Can you elaborate on that?
The stance on packages found in the mentioned Quora post is based on the old misconception about packages being modules, or "software packages" in the Linux distribution sense. They're not. They are really just namespaces, containers of symbols. So it does not make any sense, to me, that they have versions. Software has versions, not names.
I think it *is* already possible, even if no convenient machinery for it exists, to load the same symbols under different packages (i.e. to use different names for different versions of the same concepts).
(defpackage p ...) (load (compile-file "p-1.0.lisp")) (rename-package "P" "P-1.0") (defpackage p ...) (load (compile-file "p-1.1.lisp")) (rename-package "P" "P" "P-1.1")
p-*.lisp start with (in-package :p)
Then you can compile code against p (latest version), p-1.0 and/or p-1.1. Of course each p-*.lisp must be "nice" - only define things in package p.
On 18 May 2016 at 11:36, Stelian Ionescu sionescu@cddr.org wrote:
On Wed, 2016-05-18 at 00:21 -0400, Jean-Claude Beaudoin wrote:
Hi CL Pros,
I just came across a post on Quora https://www.quora.com/Where-did-we-go-wrong-Why-didnt-Common-Lisp-fi x-the-world/answer/Robert-Smith-9?srid=dnzK by Robert Smith where he mentions the idea of assigning some sort of "version" to Common Lisp packages in order to improve code configuration control.
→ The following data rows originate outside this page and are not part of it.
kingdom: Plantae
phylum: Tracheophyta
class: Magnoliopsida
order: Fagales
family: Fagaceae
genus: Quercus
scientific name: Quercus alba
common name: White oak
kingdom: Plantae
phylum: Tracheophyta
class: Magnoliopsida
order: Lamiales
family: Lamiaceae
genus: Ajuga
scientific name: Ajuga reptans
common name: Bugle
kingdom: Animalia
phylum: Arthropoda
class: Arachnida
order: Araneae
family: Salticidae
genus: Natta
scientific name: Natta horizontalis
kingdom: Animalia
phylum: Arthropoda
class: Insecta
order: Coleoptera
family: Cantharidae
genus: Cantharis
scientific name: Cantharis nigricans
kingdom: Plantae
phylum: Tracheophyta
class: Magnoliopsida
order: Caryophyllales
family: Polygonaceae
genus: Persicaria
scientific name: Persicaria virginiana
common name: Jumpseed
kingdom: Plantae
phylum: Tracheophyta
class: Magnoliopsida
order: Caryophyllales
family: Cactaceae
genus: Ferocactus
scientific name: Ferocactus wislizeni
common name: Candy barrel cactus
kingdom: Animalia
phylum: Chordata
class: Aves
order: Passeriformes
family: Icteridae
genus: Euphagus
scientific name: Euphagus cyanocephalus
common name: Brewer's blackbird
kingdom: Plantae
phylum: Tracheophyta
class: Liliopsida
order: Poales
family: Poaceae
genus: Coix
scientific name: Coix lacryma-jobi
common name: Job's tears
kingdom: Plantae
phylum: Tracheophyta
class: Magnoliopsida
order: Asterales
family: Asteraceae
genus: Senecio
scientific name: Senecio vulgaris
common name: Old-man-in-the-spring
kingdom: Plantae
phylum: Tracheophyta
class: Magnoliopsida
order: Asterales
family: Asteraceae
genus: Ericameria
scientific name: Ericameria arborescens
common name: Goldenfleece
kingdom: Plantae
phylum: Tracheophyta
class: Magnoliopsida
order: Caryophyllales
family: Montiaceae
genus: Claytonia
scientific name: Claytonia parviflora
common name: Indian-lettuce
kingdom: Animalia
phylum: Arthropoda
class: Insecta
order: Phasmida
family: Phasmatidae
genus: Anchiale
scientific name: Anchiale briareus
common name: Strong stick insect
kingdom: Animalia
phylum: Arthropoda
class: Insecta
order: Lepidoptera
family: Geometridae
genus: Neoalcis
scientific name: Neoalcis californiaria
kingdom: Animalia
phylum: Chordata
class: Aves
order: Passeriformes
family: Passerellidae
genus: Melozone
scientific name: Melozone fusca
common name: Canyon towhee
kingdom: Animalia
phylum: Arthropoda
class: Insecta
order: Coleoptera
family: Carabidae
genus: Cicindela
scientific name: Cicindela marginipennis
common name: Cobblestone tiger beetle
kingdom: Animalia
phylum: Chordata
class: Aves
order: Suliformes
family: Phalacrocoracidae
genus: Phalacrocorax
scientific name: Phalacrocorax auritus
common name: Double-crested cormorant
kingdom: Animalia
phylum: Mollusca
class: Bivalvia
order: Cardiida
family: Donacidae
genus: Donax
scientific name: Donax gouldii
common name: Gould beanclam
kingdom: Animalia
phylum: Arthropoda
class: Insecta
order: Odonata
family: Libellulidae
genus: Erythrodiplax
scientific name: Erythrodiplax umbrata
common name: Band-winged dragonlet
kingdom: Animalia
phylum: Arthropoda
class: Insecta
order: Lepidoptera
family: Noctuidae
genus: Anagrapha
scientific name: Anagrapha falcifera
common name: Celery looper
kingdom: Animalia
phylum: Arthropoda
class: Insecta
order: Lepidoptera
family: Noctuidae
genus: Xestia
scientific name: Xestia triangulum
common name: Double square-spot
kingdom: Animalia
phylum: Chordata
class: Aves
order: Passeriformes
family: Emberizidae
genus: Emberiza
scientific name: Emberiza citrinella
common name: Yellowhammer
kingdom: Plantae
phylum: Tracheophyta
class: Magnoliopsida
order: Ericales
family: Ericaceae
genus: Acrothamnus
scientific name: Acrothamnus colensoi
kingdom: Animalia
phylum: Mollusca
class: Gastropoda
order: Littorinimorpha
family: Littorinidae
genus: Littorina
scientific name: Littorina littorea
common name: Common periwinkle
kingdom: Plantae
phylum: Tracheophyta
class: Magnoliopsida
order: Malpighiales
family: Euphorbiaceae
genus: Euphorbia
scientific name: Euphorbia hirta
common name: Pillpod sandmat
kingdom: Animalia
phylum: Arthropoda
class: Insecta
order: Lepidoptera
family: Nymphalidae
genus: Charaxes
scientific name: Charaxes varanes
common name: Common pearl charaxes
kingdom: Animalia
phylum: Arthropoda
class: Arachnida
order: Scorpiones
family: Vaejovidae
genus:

This seems to me to be a pretty neat and interesting idea!
Has anyone of you explored such a concept, or know of anyone that did? Or, is anyone of you curious about it?
It's a very bad idea to do code versioning in the linker/loader in order to load two versions at the same time. Saying it makes code-reuse hard is preposterous.
-- Stelian Ionescu a.k.a. fe[nl]ix Quidquid latine dictum sit, altum videtur.